Performance & Availability¶

Government digital services have a history of challenges with performance and reliability. This issue often stems from the complexities of integrating multiple services, including legacy systems, and letting their limitations affect the end user experience. The primary goal of your API should be to simplify this complexity, handle any errors from upstream services, and enhance performance.

With appropriate strategies, your API can achieve high performance and reliability, comparable to newly developed projects. For APIs being built from scratch, it's crucial to prioritize performance and reliability from the outset, as APIs inherently serve as dependencies for other applications.

Performance¶

Requirement

APIs must respond to requests within 10 seconds, including any upstream calls, or return a 504 error, signaling a server-side timeout.

Guidance

APIs should aim for response times under 1 second.
If an API cannot respond within 10 seconds, it should use an asynchronous pattern that provides an immediate response and processes the request in the background.
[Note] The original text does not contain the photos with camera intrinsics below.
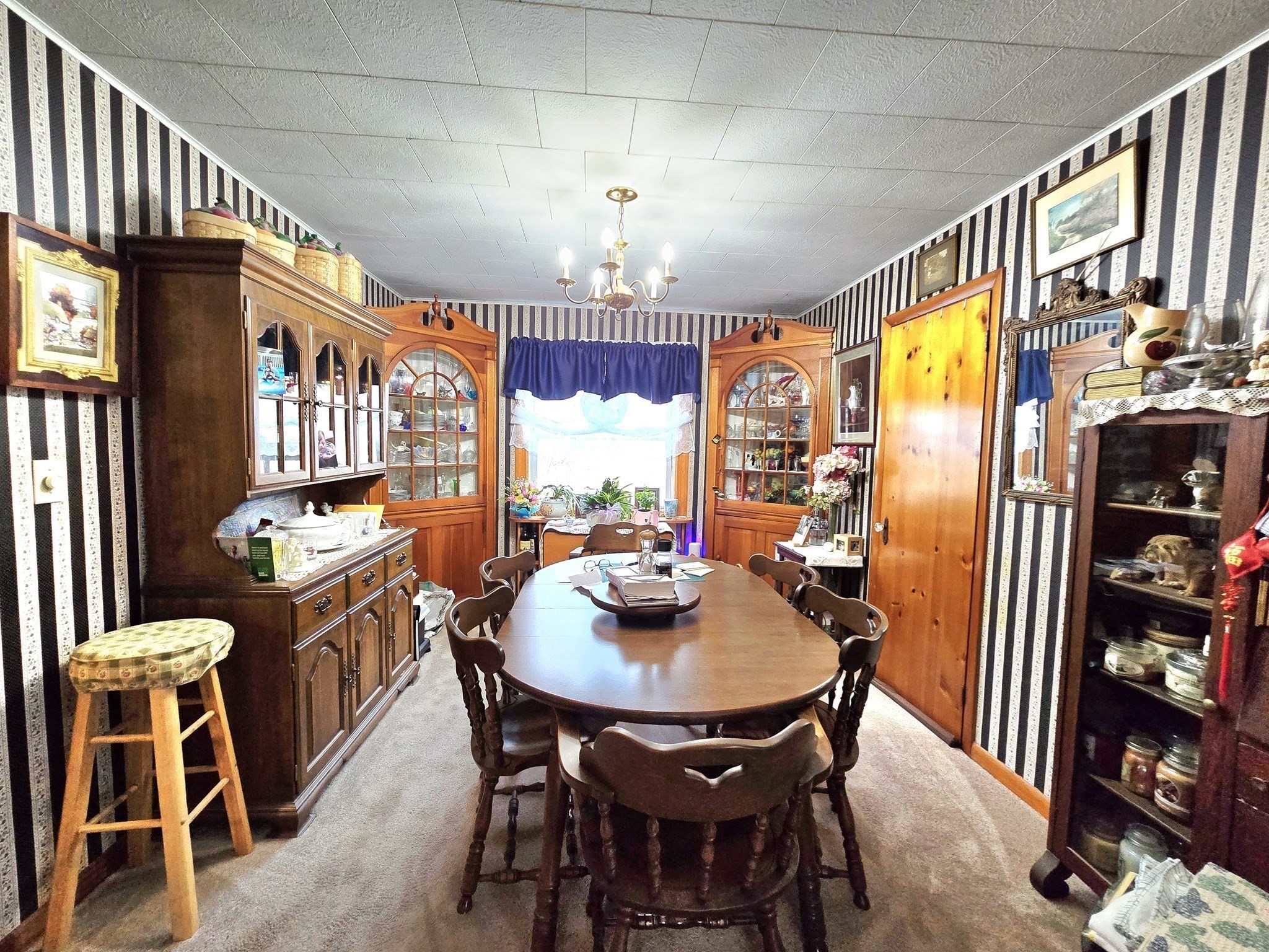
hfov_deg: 106.2
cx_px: 634
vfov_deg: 89.9
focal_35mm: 13
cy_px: 476
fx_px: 477
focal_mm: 2.2
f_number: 2.2
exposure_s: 1/60.2
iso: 320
While the maximum allowable response time is ten seconds, it's recommended that APIs strive for response times of under one second, and ideally, in just a few milliseconds.

Availability¶

Guidance

APIs should aim for 99.9% availability in production environments.
APIs should aim for 99.0% availability in testing environments.

APIs are expected to maintain 99.9% availability in production and 99.0% in testing environments. Assistance is available for overcoming technical or policy challenges to achieve these goals.

See service level objectives under monitoring and blue-green deployments under production management for further information on how to achieve high availability.

Managing downtime in dependencies¶

Requirement

APIs must not pass upstream errors to consumers.

VA APIs often rely on various external services with differing reliability levels. While API teams may not always influence changes in these services, it's critical that APIs do not expose consumers to unexpected errors (500) or service unavailability issues (503, 504).

APIs should handle unexpected errors, downtimes, and timeouts from upstream services with clear and consistent messaging. This approach ensures that consumers are aware of the issue's source and can appropriately inform their users.

For advice on how to map upstream errors, refer to Choosing an error code.

Maintenance¶

APIs are expected to meet these service level objectives (SLOs) even during scheduled maintenance. Ensuring uninterrupted service during updates or other maintenance activities is a hallmark of a robust architecture and deployment strategy.